=== DATA IN THIS EXERCISE ===

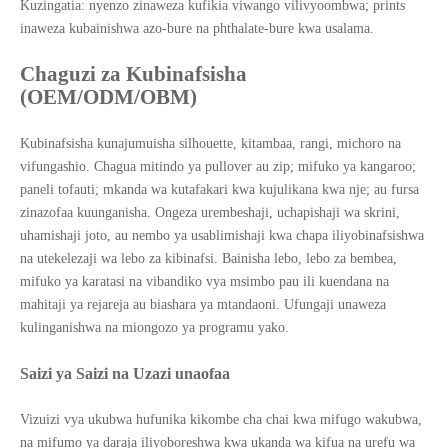
Kuzingatia: nyenzo zinaweza kufikia viwango vilivyoombwa; prints
inaweza kubainishwa azo-bure na phthalate-bure kwa usalama.
Chaguzi za Kubinafsisha
(OEM/ODM/OBM)
Kubinafsisha kunajumuisha silhouette, kitambaa, rangi, michoro na
vifungashio. Chagua mitindo ya pullover au zip; mifuko ya kangaroo;
paneli tofauti; mkanda wa kutafakari kwa kujulikana kwa nje; au fursa
zinazofaa kuunganisha. Ongeza urembeshaji, uchapishaji wa skrini,
uhamishaji joto, au nembo ya usablimishaji kwa chapa iliyobinafsishwa
na utekelezaji wa lebo za kibinafsi. Bainisha lebo, lebo za bembea,
mifuko ya karatasi na vibandiko vya msimbo pau ili kuendana na
mahitaji ya rejareja au biashara ya mtandaoni. Ufungaji unaweza
kulinganishwa na miongozo ya programu yako.
Saizi ya Saizi na Uzazi unaofaa
Vizuizi vya ukubwa hufunika kikombe cha chai kwa mifugo wakubwa,
na mifumo ya daraja iliyoboreshwa kwa ukanda wa kifua na urefu wa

===

• [EXERCISE] Go to the line holding "kulinganishwa na miongozo ya programu yako." in the entries above and return it, along with every line after it, exactly as written.

• [SOLUTION BELOW]
kulinganishwa na miongozo ya programu yako.
Saizi ya Saizi na Uzazi unaofaa
Vizuizi vya ukubwa hufunika kikombe cha chai kwa mifugo wakubwa,
na mifumo ya daraja iliyoboreshwa kwa ukanda wa kifua na urefu wa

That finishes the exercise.